12 Il les établira chefs de mille et chefs de cinquante ; il leur fera labourer son labour, moissonner sa moisson, fabriquer ses armes de guerre et les harnais de ses chars. 13 Il prendra vos filles comme parfumeuses, cuisinières et boulangères. 14 Il prendra vos champs, vos vignes et vos oliviers les meilleurs et les donnera à ses serviteurs.r

r En hébreu le mot « serviteur » désigne quelqu’un qui est soumis à un autre. Ici le terme désigne, comme au v. 15, les fonctionnaires royaux, mais suggère un autre statut au v. 16 à cause du parallélisme avec le mot « servantes » ; au v. 17 il désigne les sujets d’un roi.

15 Sur vos semences et vos vignes, il prélèvera la dîme et la donnera à ses eunuques et à ses serviteurs. 16 Les meilleurs de vos serviteurs, de vos servantes et de vos jeunes gens ainsi que vos ânes, il les prendra et les fera travailler pour lui. 17 Il prélèvera la dîme sur vos troupeaux. Vous-mêmes deviendrez ses serviteurs. 18 Ce jour-là, vous crierez à cause du roi que vous vous serez choisi, mais Yahvé ne vous répondra pas, ce jour-là ! »

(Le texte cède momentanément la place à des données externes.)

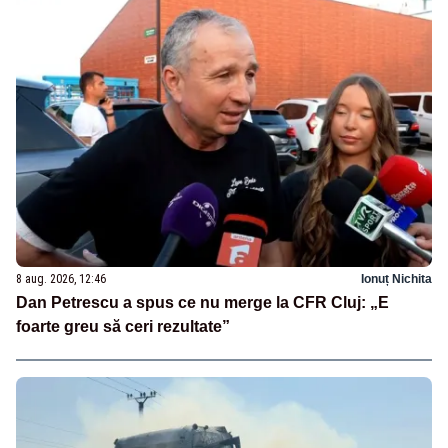
8 aug. 2026, 12:46
Ionuț Nichita
Dan Petrescu a spus ce nu merge la CFR Cluj: „E
foarte greu să ceri rezultate”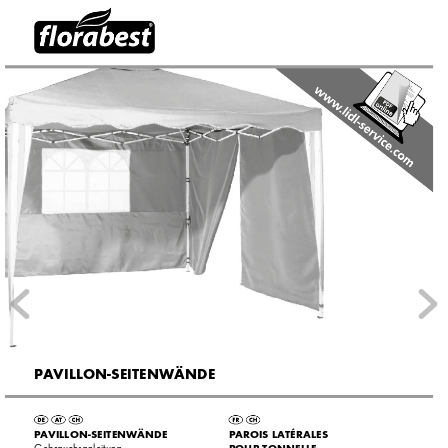
P
A
VILL
ON-SEITENW
ÄNDE
P
A
VILLON-SEITENW
ÄNDE
P
AROIS L
A
TÉRALES  
POUR TONNELLE
Gebrauchsanleitung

19 Le peuple refusa d’écouter la voix de Samuel et dit : « Non ! Nous aurons un roi 20 et nous serons, nous aussi, comme toutes les nations : notre roi nous jugera, il sortira à notre tête et combattra nos combats. » 21 Samuel entendit toutes les paroles du peuple et les redit à l’oreille de Yahvé. 22 Mais Yahvé dit à Samuel : « Écoute leur voix et fais régner sur eux un roi. » Alors Samuel dit aux hommes d’Israël : « Partez chacun dans sa ville. »s

s La fin du v., rédactionnelle, permet d’insérer 9.1—10.16, le récit de l’onction de Saül.